Arranging this into a matrix $P(t)=(p_{ij}(t))_{i,j \in \mathbb{S}}$ populates the **transition semigroup** of the CTMC, $\{ P(t) \,|\, t \ge 0 \}$. It has the properties:
- $P(0)=I$,
- $P(t+s)=P(t)P(s)$ under matrix multiplication.
### Backward and Forward Equations
> [!idea] The CTMC's transition matrix $P(t) = e^{tQ}=(e^{Q})^{t}$ is the continuous equivalent of the DTMC $X_{n} \sim P^{n}\nu$.
> [!theorem|*] Backward Equation
> If $(X_{t}) \sim \mathrm{Markov}(Q, \nu)$ is a CTMC, then its transition matrices $P(t)$ satisfy the **backward equation**: $P'(t):= (p_{ij}'(t))_{i,j \in \mathbb{S}}=QP(t).$Furthermore, given initial condition $P(0)=I$, any other solution $\tilde{P}$ to the equation must be element-wise greater than or equal to $P$.
>
> > [!proof]-
> > Prove the equation for the element $p_{ij}(t)$. Condition on the time of the first jump, $T_{1}$, and its destination $k$: $\begin{align*}
> p_{ij}&= \mathbb{P}_{i}[X_{t}=j ~~\&~~ T_{1} > t] + \mathbb{P}_{i}[X_{t}=j ~~ \& ~~ T_{1} \le t] \\
> &= \delta_{ij} + \int _{0}^{t}\mathbb{P}_{i}[X_{t}=j \,|\, T_{1}=s] \cdot q_{i}e^{-q_{i}s} \, ds\\[0.8em]
> & \begin{split} =\delta_{ij}+ \sum_{k \ne i} \big\{ \mathbb{P}_{i}&[X_{t}=j \,|\, X_{T_{1}}=k, T_{1}=s] \cdot \\ &\mathbb{P}_{i}[X_{T_{1}}=k \,|\, T_{1}=s] \big\}\cdot q_{i}e^{-q_{i}s} \, ds
> \end{split} \\[0.8em]
> &= \delta_{ij} + \int _{0}^{t} \sum_{k \ne i} p_{kj}(t-s) \cdot \pi_{ik} \cdot q_{i}e^{-q_{i}s} \, ds\\
> &= \delta_{ij} + \int _{0}^{t} \sum_{k \ne i} p_{kj}(u) \pi_{ik} q_{i}e^{-q_{i}(t - u)} \, du & [u=t-s]
> \end{align*}$
> Multiplying both sides by $\exp(q_{i}t)$ gives $p_{ij}e^{q_{i}t}=\delta_{ij}e^{q_{i}t} + \int _{0}^{t} \sum_{k \ne i} p_{kj}(u) \pi_{ik} q_{i}e^{q_{i} u} \, du,$and taking the derivatives gives $\begin{align*}
> (q_{i}p_{ij} + p_{ij}')\cancel{e^{q_{i}t}}&= q_{i}\delta_{ij}\cancel{e^{q_{i}t}} + \sum_{k \ne i} p_{kj}(t) \underbrace{\pi_{ik} q_{i}}_{=q_{ik}}\cdot\cancel{e^{q_{i}t}}\\
> p'_{ij}&=\delta_{ij}q_{i} + \sum_{k}p_{kj}(t) q_{ik}
> \end{align*},$where the $q_{i}p_{ij}=-q_{ii}p_{ij}$ term is included in the sum. This is the element-wise form of the backward equation.

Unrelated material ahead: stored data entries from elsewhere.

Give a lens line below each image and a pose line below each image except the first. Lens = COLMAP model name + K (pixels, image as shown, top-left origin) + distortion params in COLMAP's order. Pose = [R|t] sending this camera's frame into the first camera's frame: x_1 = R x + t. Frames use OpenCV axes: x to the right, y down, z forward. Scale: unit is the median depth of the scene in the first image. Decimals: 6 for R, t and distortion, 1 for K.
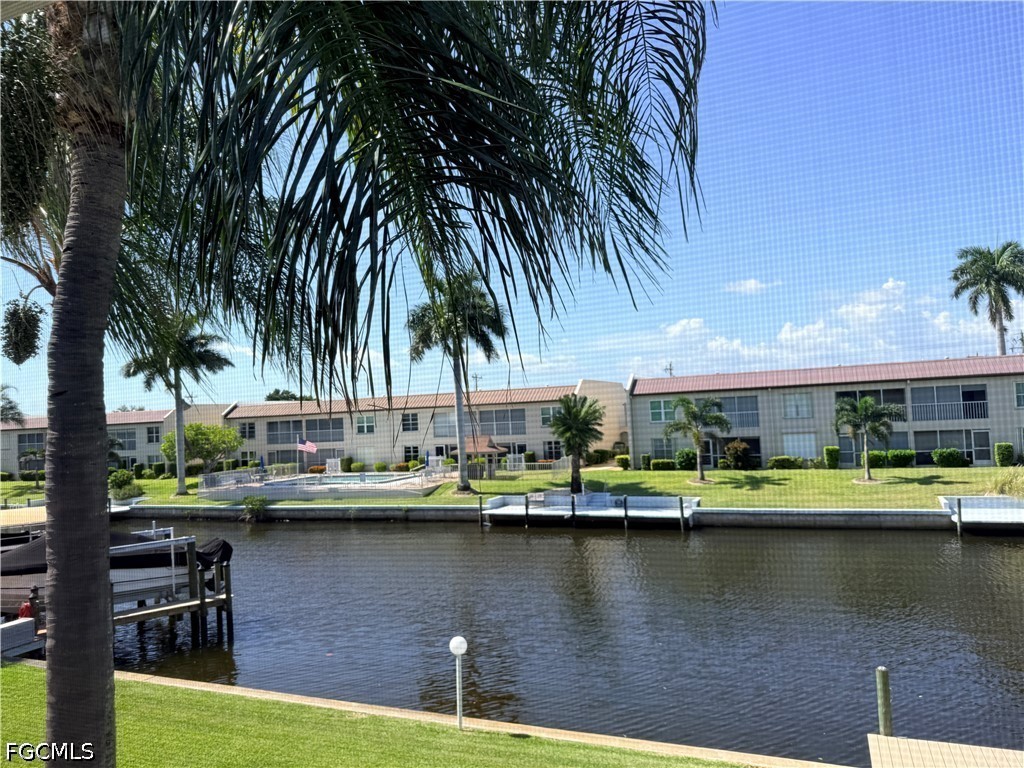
lens RADIAL K [[714.8, 0, 511.0], [0, 714.8, 392.7], [0, 0, 1]] dist [0.109878, -0.161733]
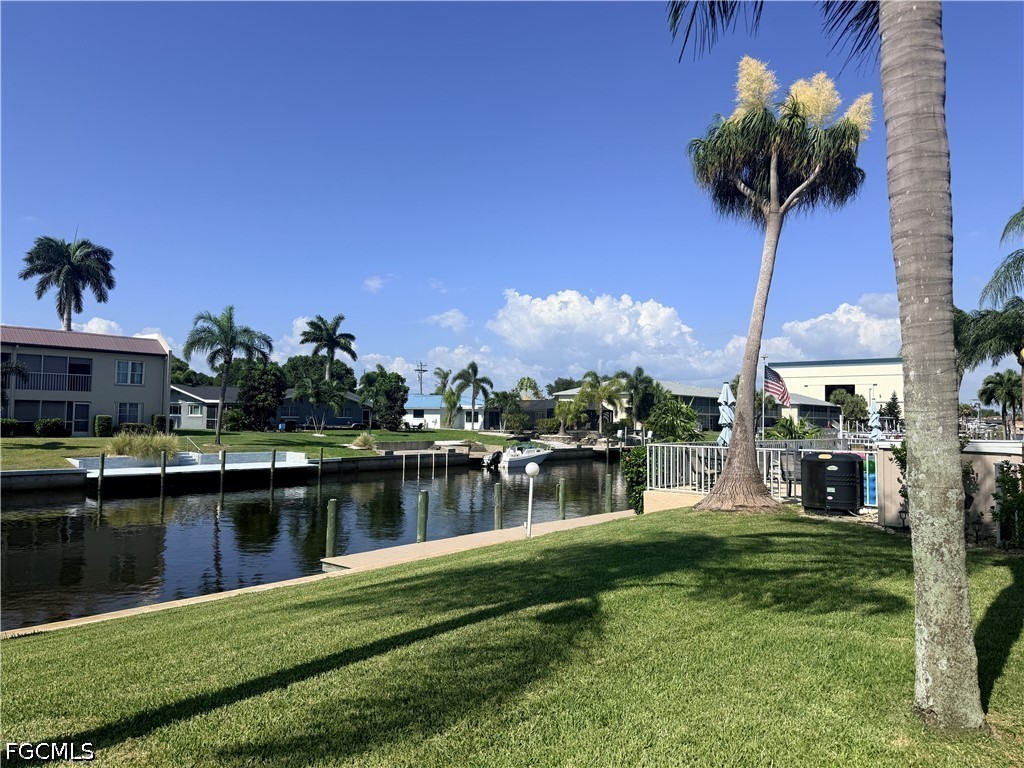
lens RADIAL K [[714.8, 0, 511.0], [0, 714.8, 392.7], [0, 0, 1]] dist [0.109878, -0.161733]
pose [[0.312599, 0.086876, 0.945904, -0.168148], [-0.061862, 0.995557, -0.070993, 0.088069], [-0.947869, -0.036323, 0.316584, 0.119022]]
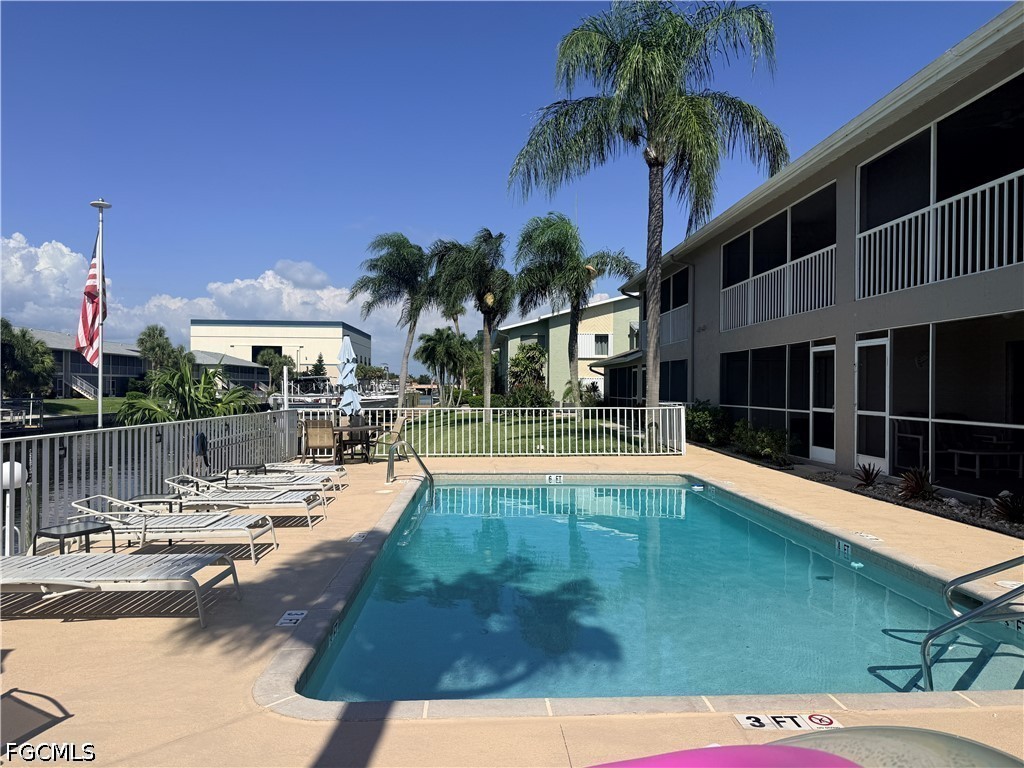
lens RADIAL K [[714.8, 0, 511.0], [0, 714.8, 392.7], [0, 0, 1]] dist [0.109878, -0.161733]
pose [[-0.420277, 0.040081, 0.906510, 0.237442], [-0.015536, 0.998560, -0.051354, 0.070114], [-0.907263, -0.035667, -0.419049, 0.086530]]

- The backward equation has a unique solution if $\sum_{j \in \mathbb{S}}p_{ij}=1$ for any $i \in \mathbb{S}$, so any non-uniqueness only arises in exploding CTMC.
> [!theorem|*] Forward Equation
> Similarly, if we assume $(X_{t})$ to be minimal then it also satisfy the forward equation $P'(t)=P(t)Q,$with minimality under the initial condition $I(0)$.

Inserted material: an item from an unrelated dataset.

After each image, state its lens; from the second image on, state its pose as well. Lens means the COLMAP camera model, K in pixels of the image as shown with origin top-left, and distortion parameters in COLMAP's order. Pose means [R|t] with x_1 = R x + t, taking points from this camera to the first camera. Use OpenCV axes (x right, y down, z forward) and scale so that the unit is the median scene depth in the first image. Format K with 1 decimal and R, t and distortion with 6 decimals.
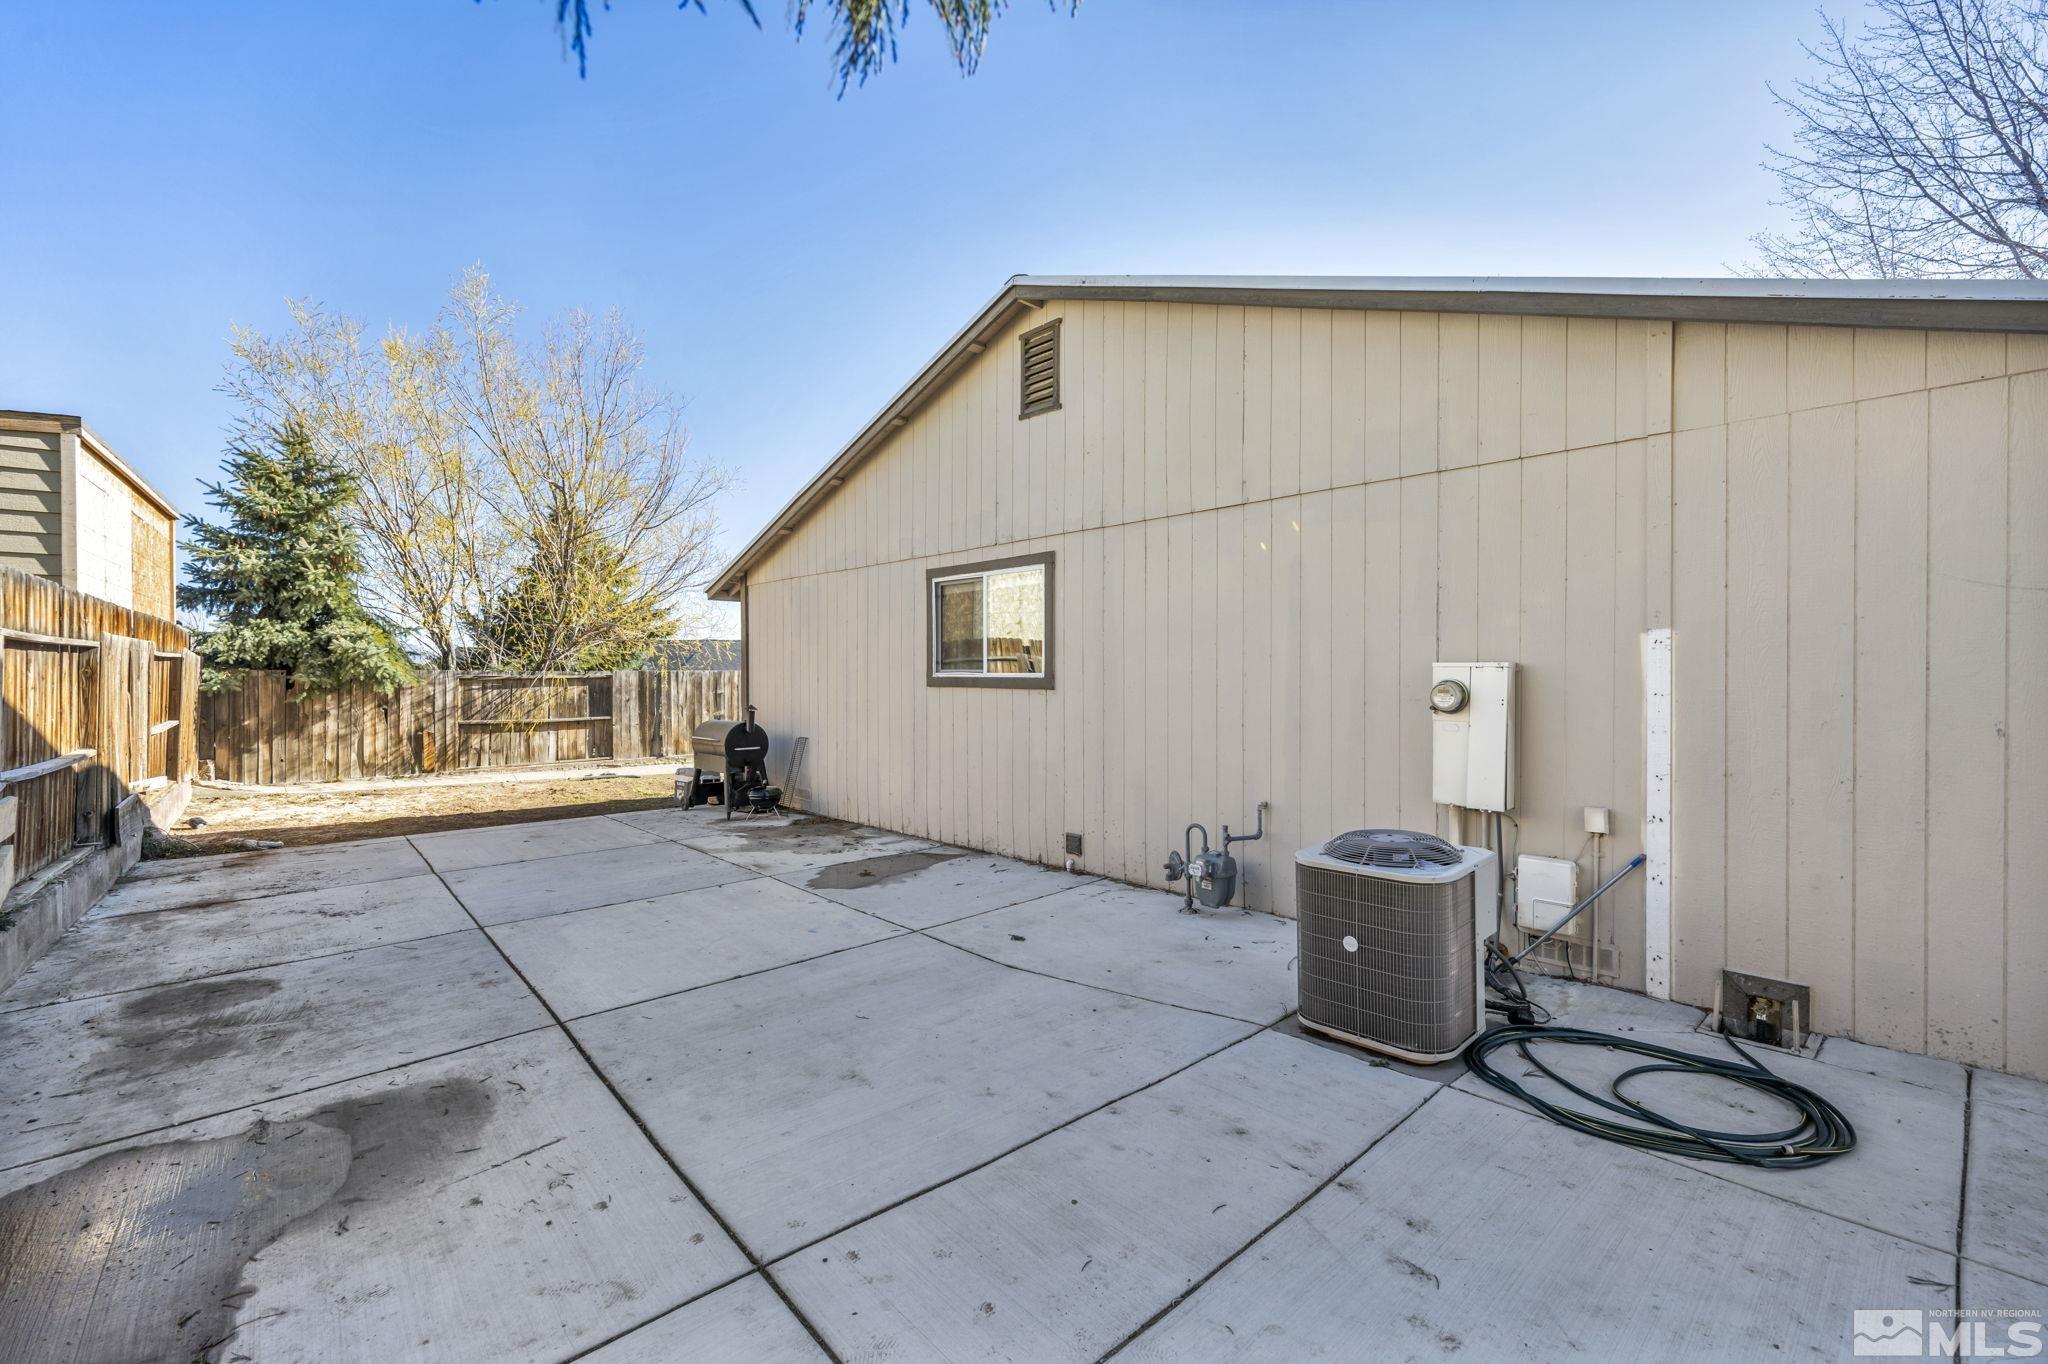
lens RADIAL K [[897.9, 0, 1043.3], [0, 897.9, 671.6], [0, 0, 1]] dist [-0.000753, -0.000296]
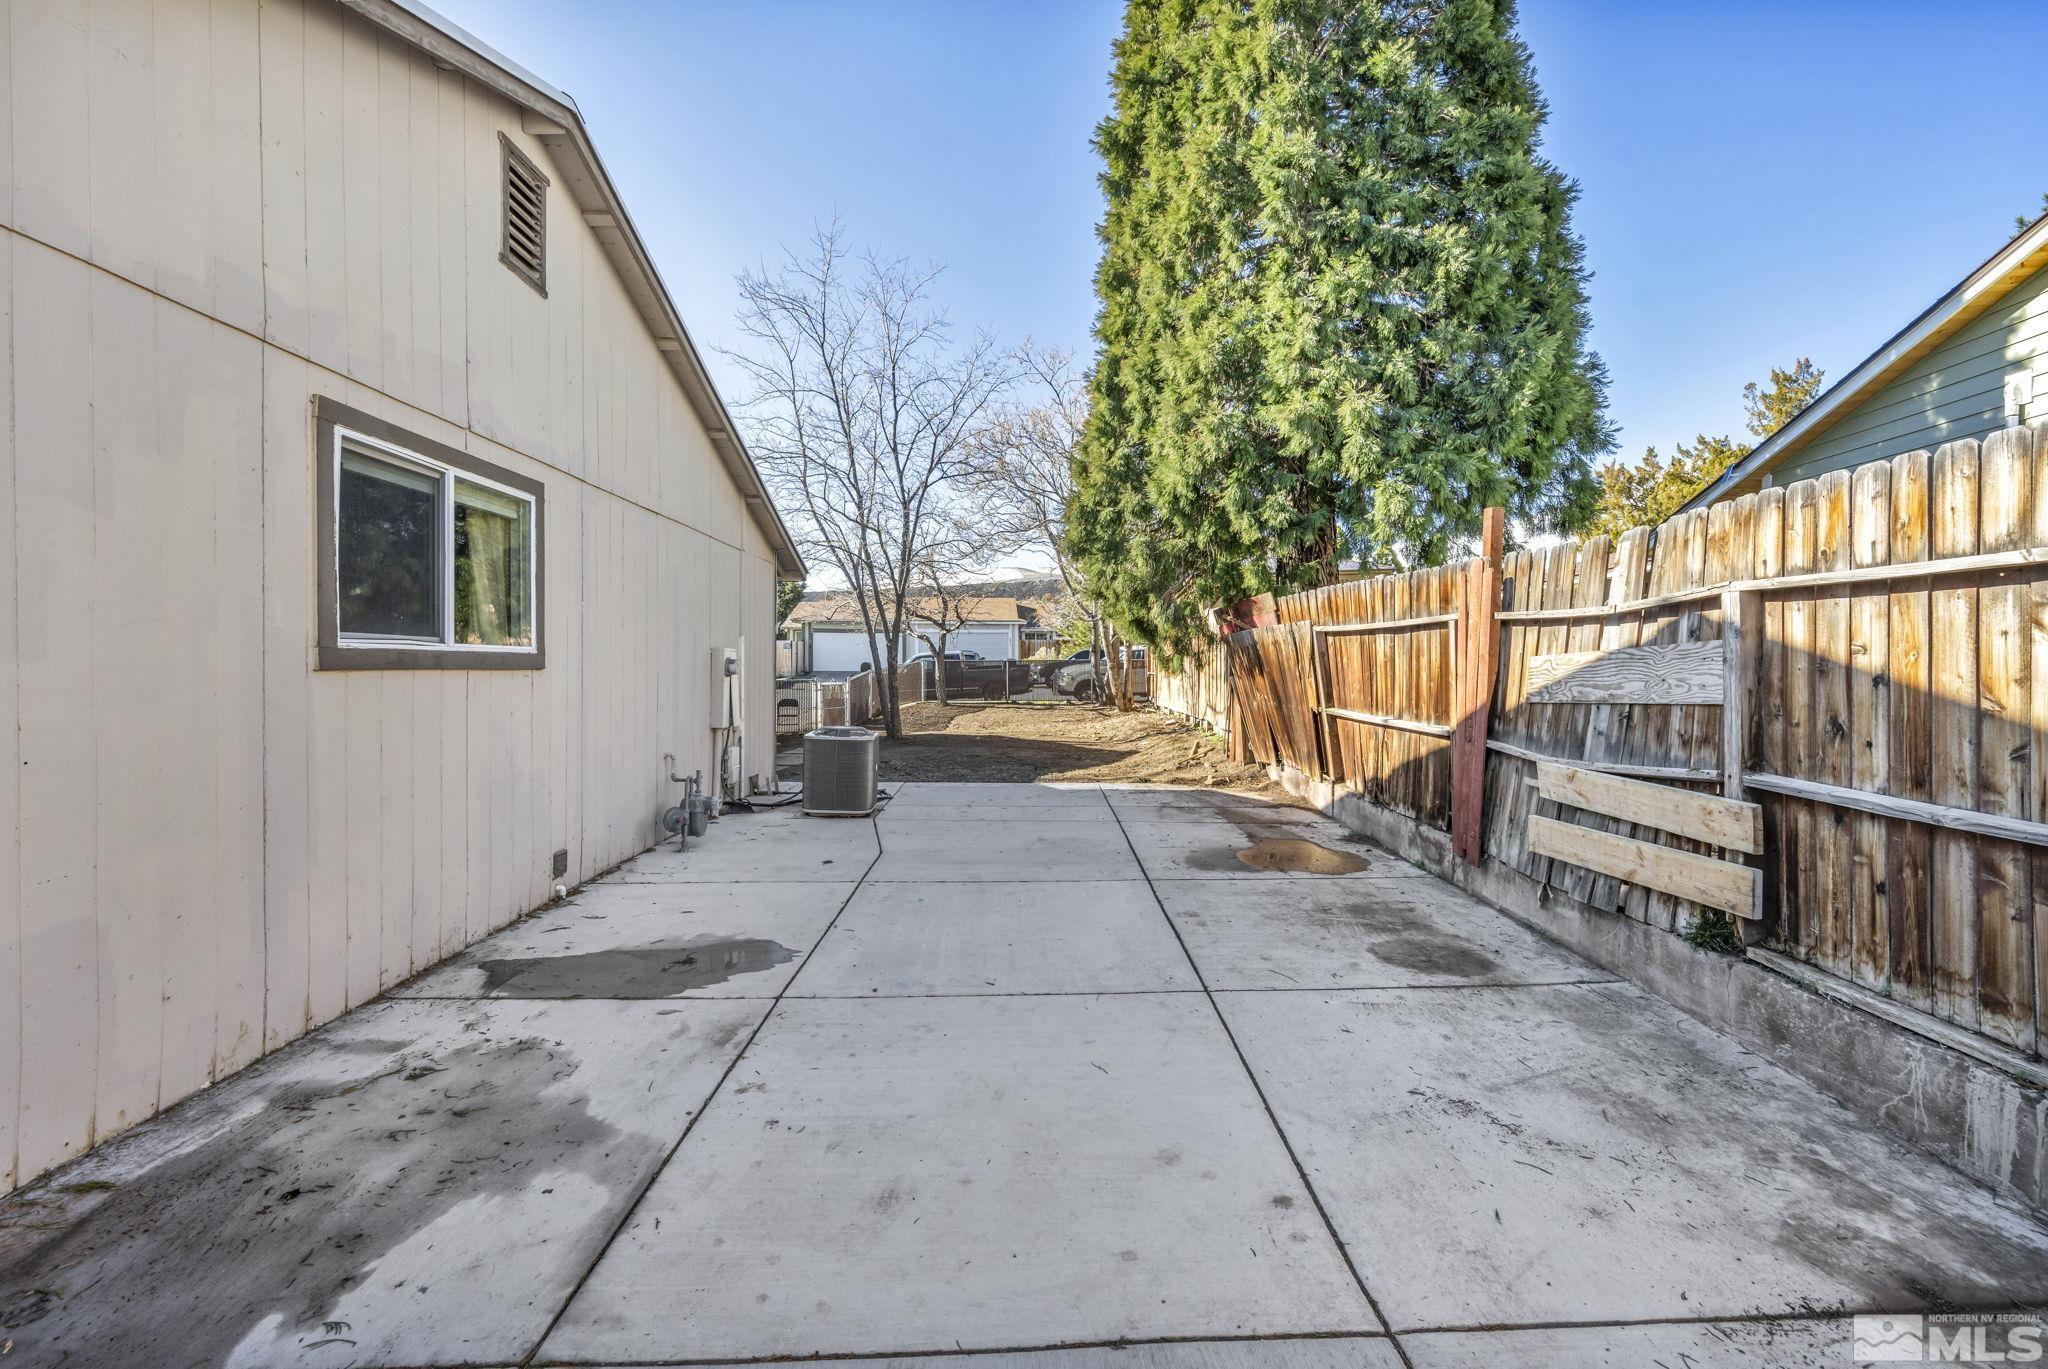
lens RADIAL K [[897.9, 0, 1043.3], [0, 897.9, 674.1], [0, 0, 1]] dist [-0.000753, -0.000296]
pose [[-0.768175, -0.006605, 0.640206, -1.135692], [-0.001935, 0.999966, 0.007994, 0.024719], [-0.640237, 0.004902, -0.768162, 1.887576]]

> > [!proof] Proof for finite state space
> > Recall that if $i \ne j$, $P_{ij}(h)=(q_{i}h +o(h))\pi_{ij}=q_{ij}h +o(h)$. Therefore conditioning on $X_{t}$, $\begin{align*}
P_{ij}(t+h)&= P_{ij}(t)P_{jj}(h)+\sum_{k \ne j}P_{ik}(t) P_{kj}(h)\\
&= P_{ij}(t)(1-q_{ij}h +o(h) ) + \sum_{k \ne j} P_{ik}(t)(q_{kj}h + o(h))\\
&= P_{ij}(t) +h\left( \sum_{k \in \mathbb{S}} P_{ik}(t)q_{kj} \right)+o(h)\\
P_{ij}(t+h)-P_{ij}(t)&= h(PQ)_{ij}+o(h),
\end{align*}$and dividing by $h$ then letting $h \to 0$ gives the forward equation.
> >
> > In the third equality, $o(h)=\sum_{k} P_{k}(t)\cdot o(h)$ is only justified in finite state spaces.

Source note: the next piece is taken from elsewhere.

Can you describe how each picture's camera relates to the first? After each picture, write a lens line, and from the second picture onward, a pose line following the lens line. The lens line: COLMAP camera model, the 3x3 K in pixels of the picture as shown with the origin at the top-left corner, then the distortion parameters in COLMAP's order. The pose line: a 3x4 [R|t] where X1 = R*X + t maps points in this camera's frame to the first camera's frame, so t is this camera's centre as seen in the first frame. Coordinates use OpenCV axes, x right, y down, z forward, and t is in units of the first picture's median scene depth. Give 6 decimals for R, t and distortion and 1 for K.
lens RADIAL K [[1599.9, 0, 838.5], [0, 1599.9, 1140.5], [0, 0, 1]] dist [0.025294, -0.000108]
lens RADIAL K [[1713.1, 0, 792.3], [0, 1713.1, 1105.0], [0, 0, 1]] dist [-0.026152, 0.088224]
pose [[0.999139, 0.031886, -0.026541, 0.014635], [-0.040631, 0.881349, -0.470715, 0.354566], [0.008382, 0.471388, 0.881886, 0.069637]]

These equations motivates the identity $P(t)=e^{tQ}=(e^{Q})^{t},$which fills in the gaps between the discrete Markov chain $(I, P, P^{2},\dots)=(P(0), P(1),P(2),\dots)$.
A few properties follow:
- $P^{(k)}=Q^{k}$, where the derivative is again element-wise.